### YOUR INSTRUCTIONS
Would you copy the lines below exactly and omit the images?

### SOURCE DATA
========================================
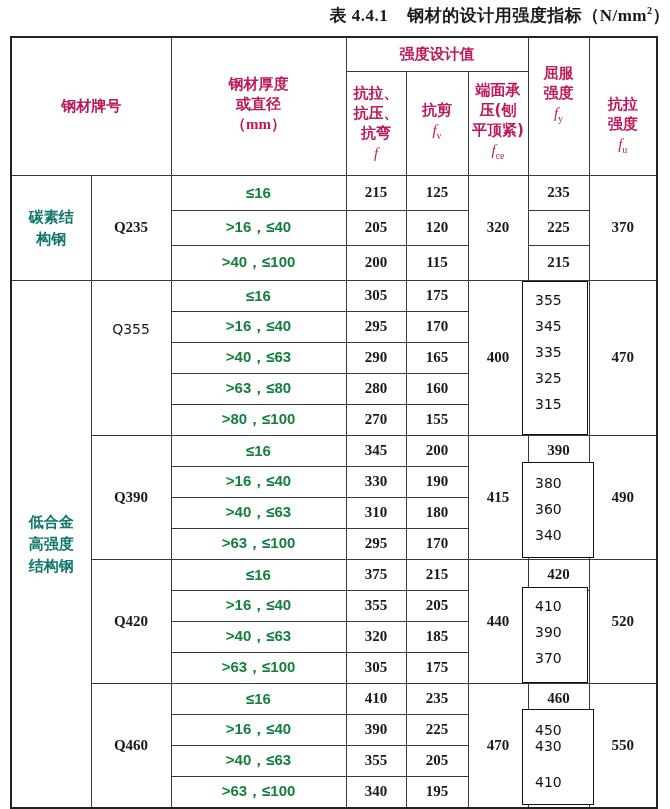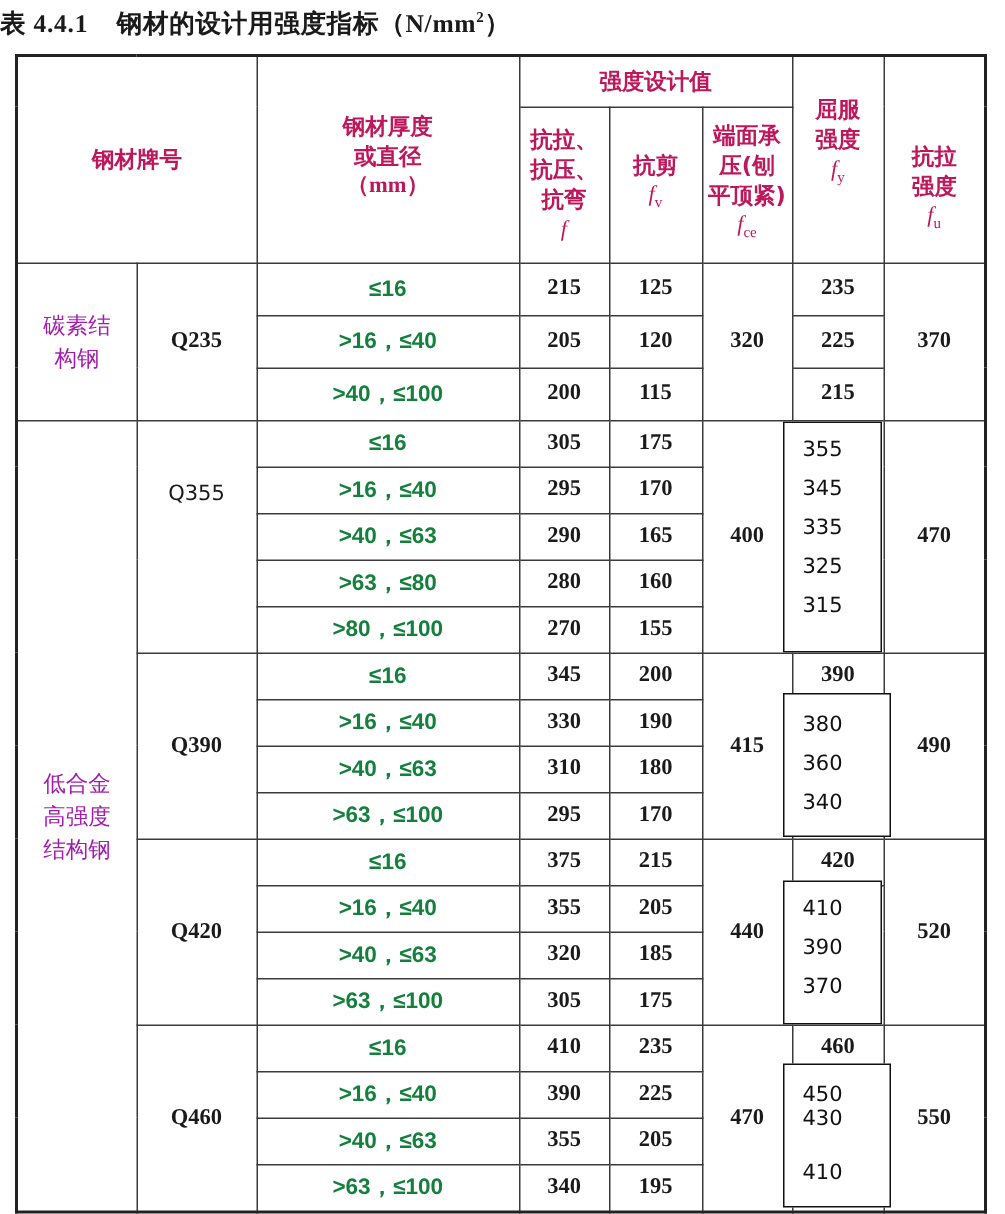"表 4.4.1 钢材的设计用强度指标（N/mm2）" .title { text-align: left -> right }
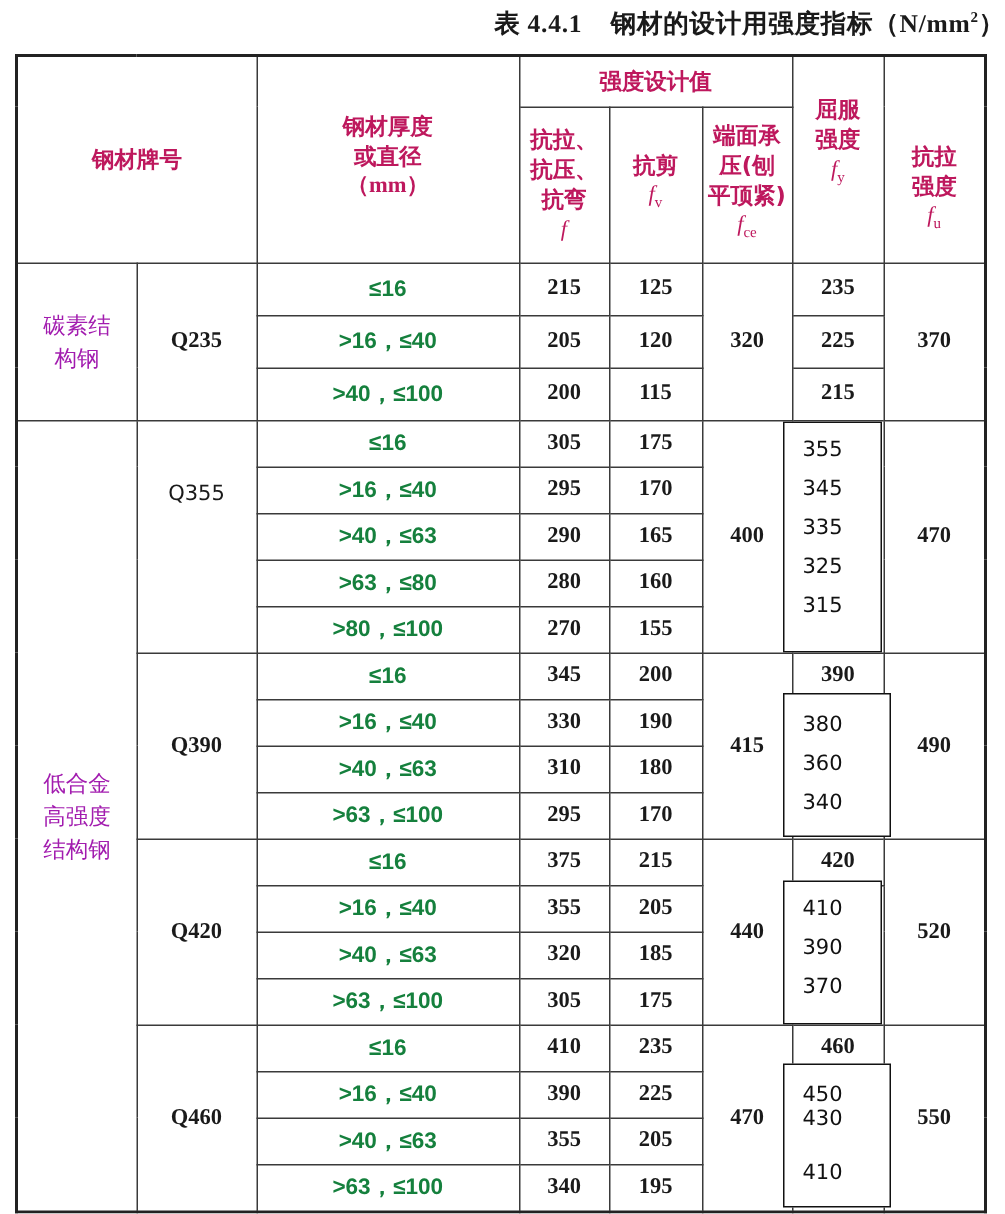"碳素结" .cat { color: #a21caf -> #0f766e; font-weight: 400 -> 700 }
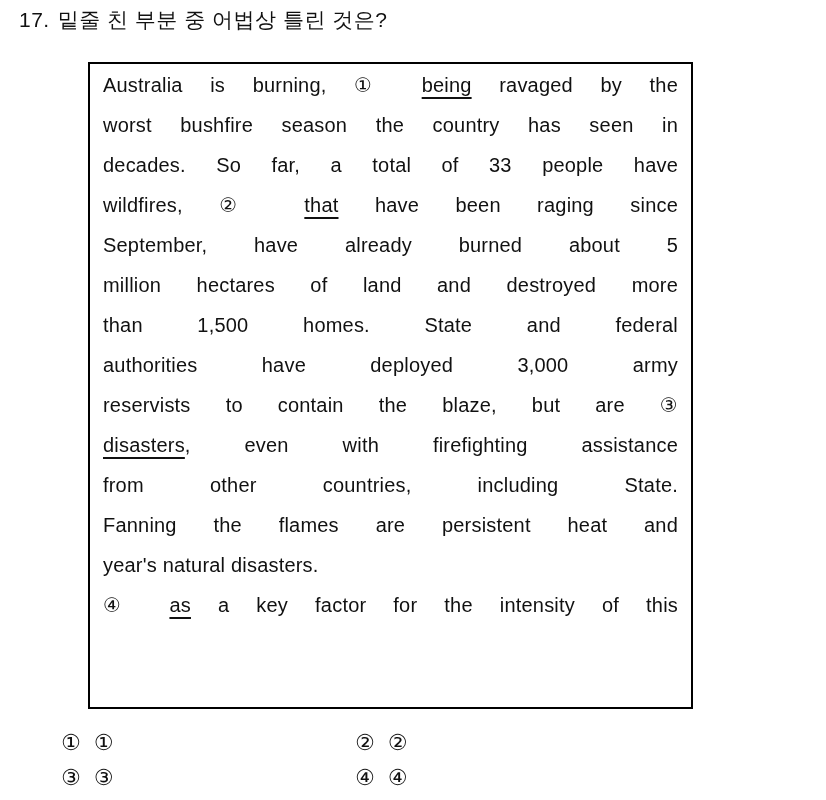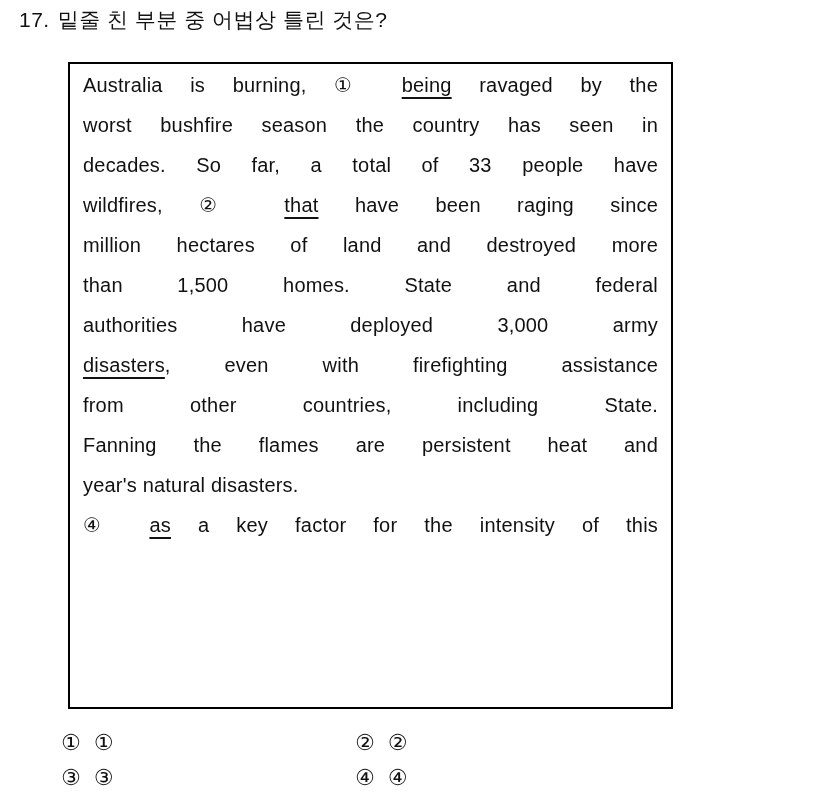"Australia is burning, ① being" .passage-box { left: 68px -> 88px }
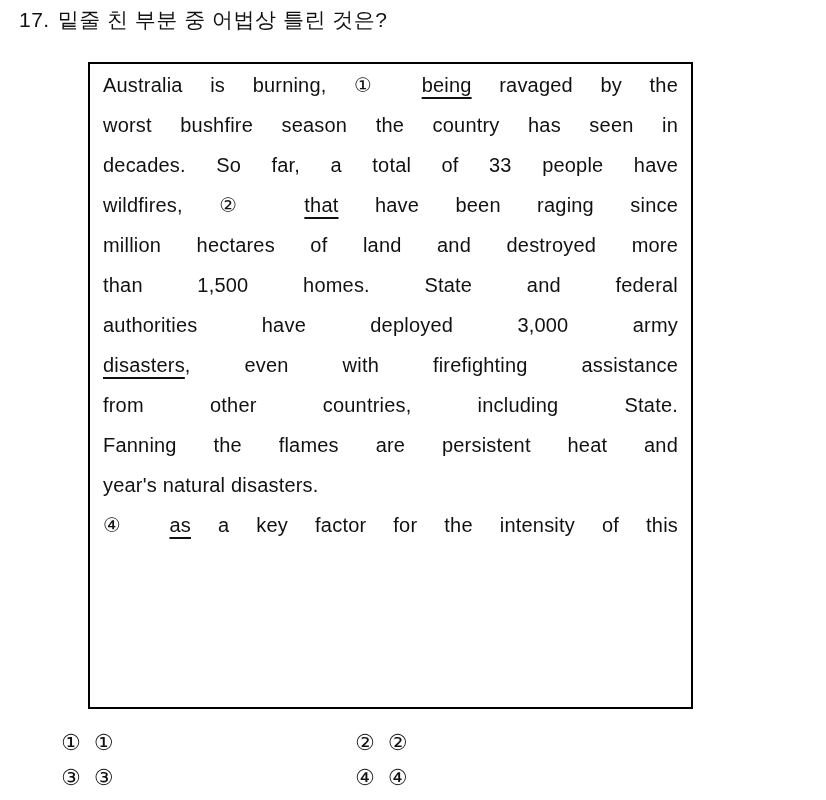"September, have already burned about" div.pline { html: none -> <div><span>September, have already burned about 5</span></div> }
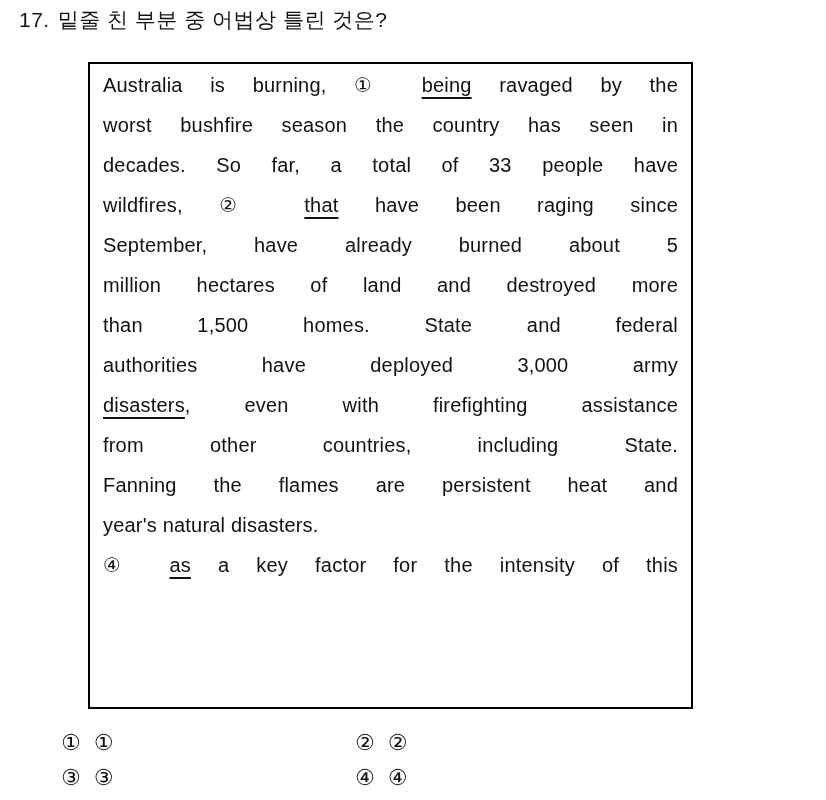"reservists to contain the blaze," div.pline { html: none -> <div><span>reservists to contain the blaze, but are ③</span></div> }
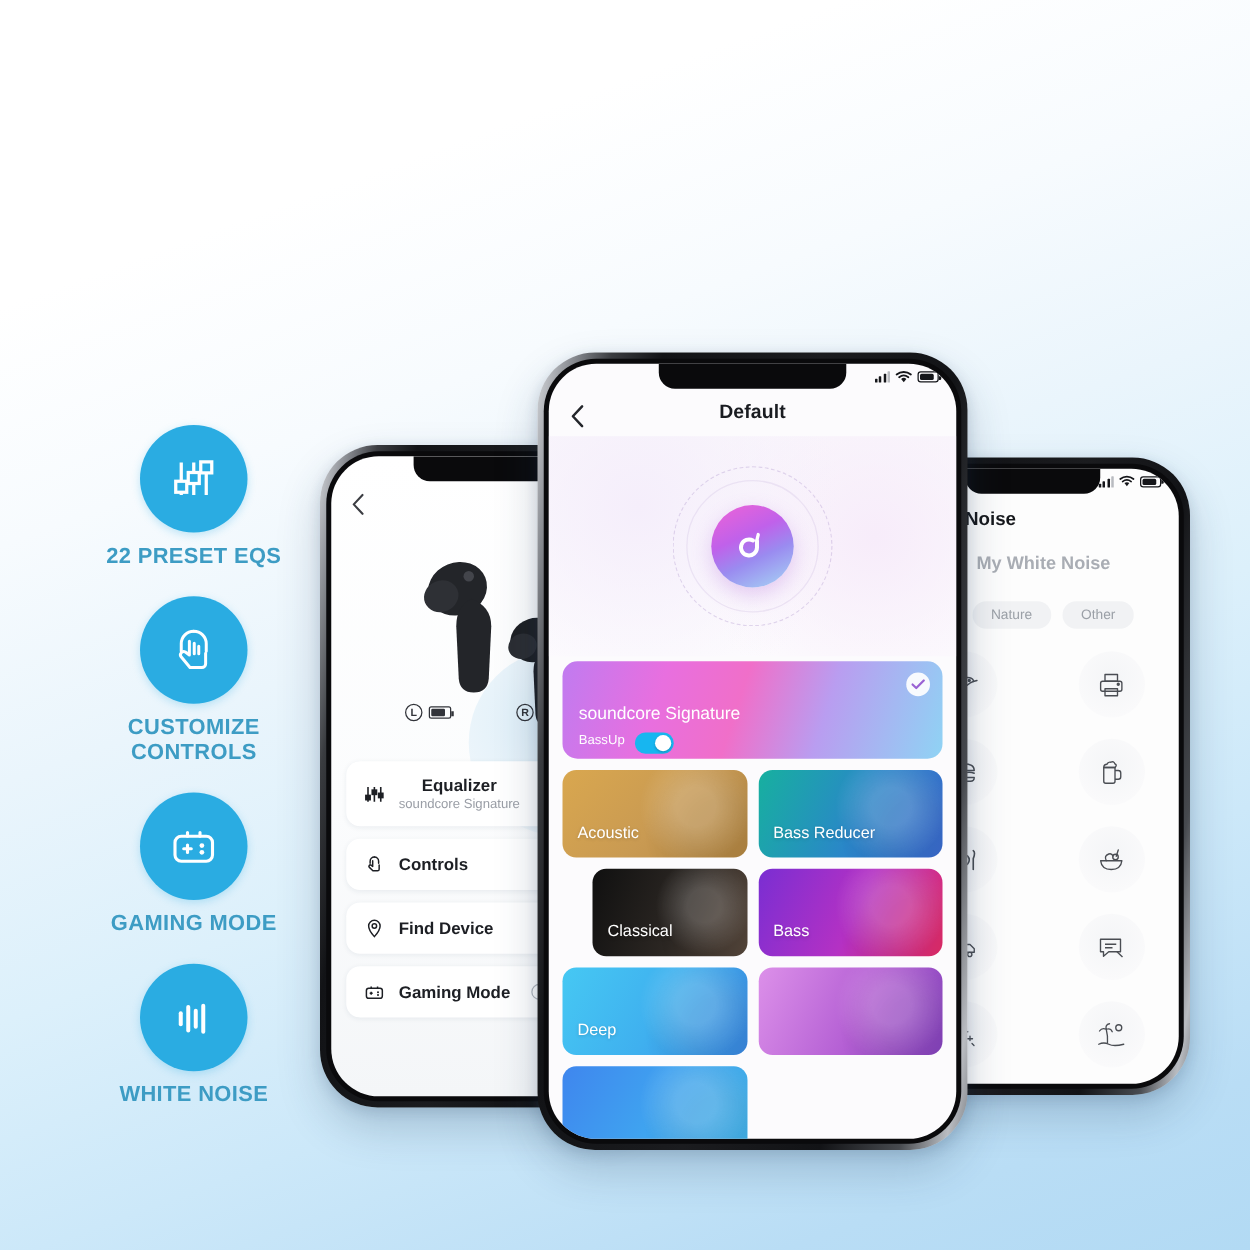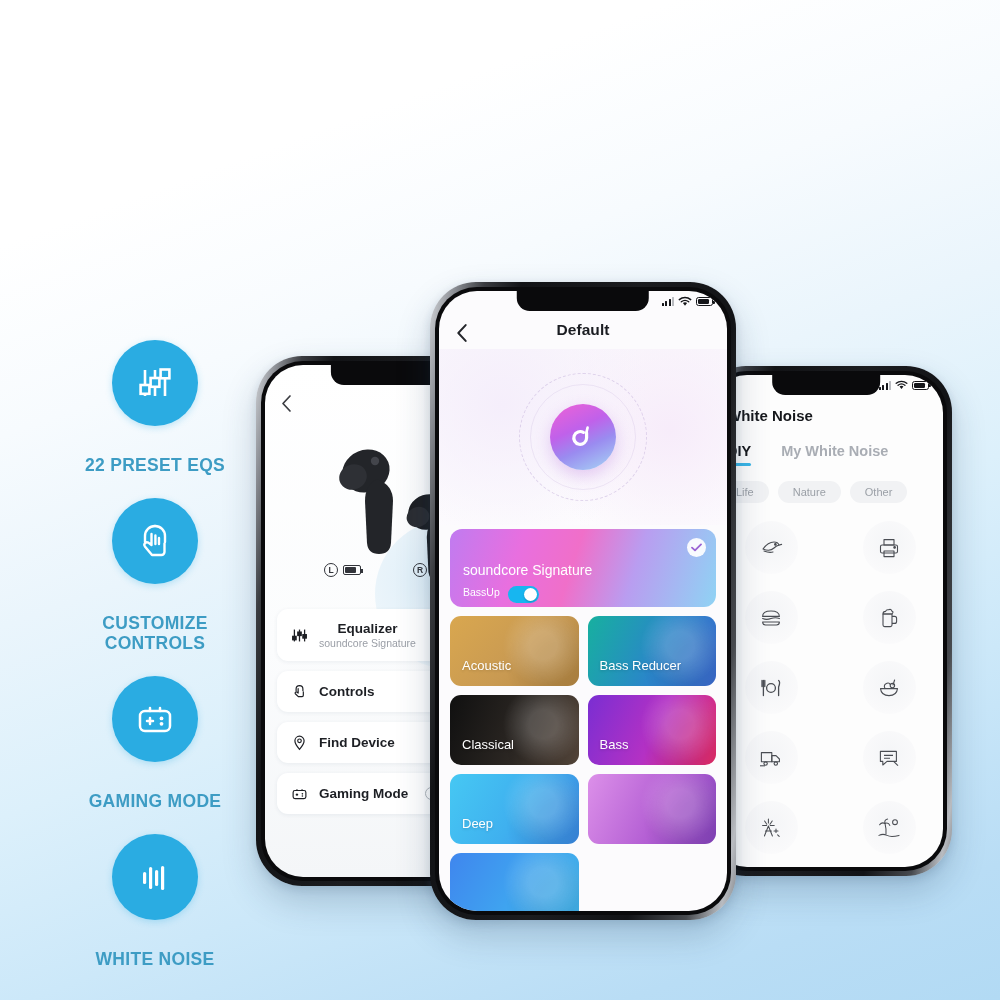"Default" #phone-center { width: 306px -> 344px }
========================================
### RESULT OF THE EXERCISE
"表 4.4.1 钢材的设计用强度指标（N/mm2）" .title { text-align: left -> right }
"碳素结" .cat { color: #a21caf -> #0f766e; font-weight: 400 -> 700 }
"Australia is burning, ① being" .passage-box { left: 68px -> 88px }
"September, have already burned about" div.pline { html: none -> <div><span>September, have already burned about 5</span></div> }
"reservists to contain the blaze," div.pline { html: none -> <div><span>reservists to contain the blaze, but are ③</span></div> }
"Default" #phone-center { width: 306px -> 344px }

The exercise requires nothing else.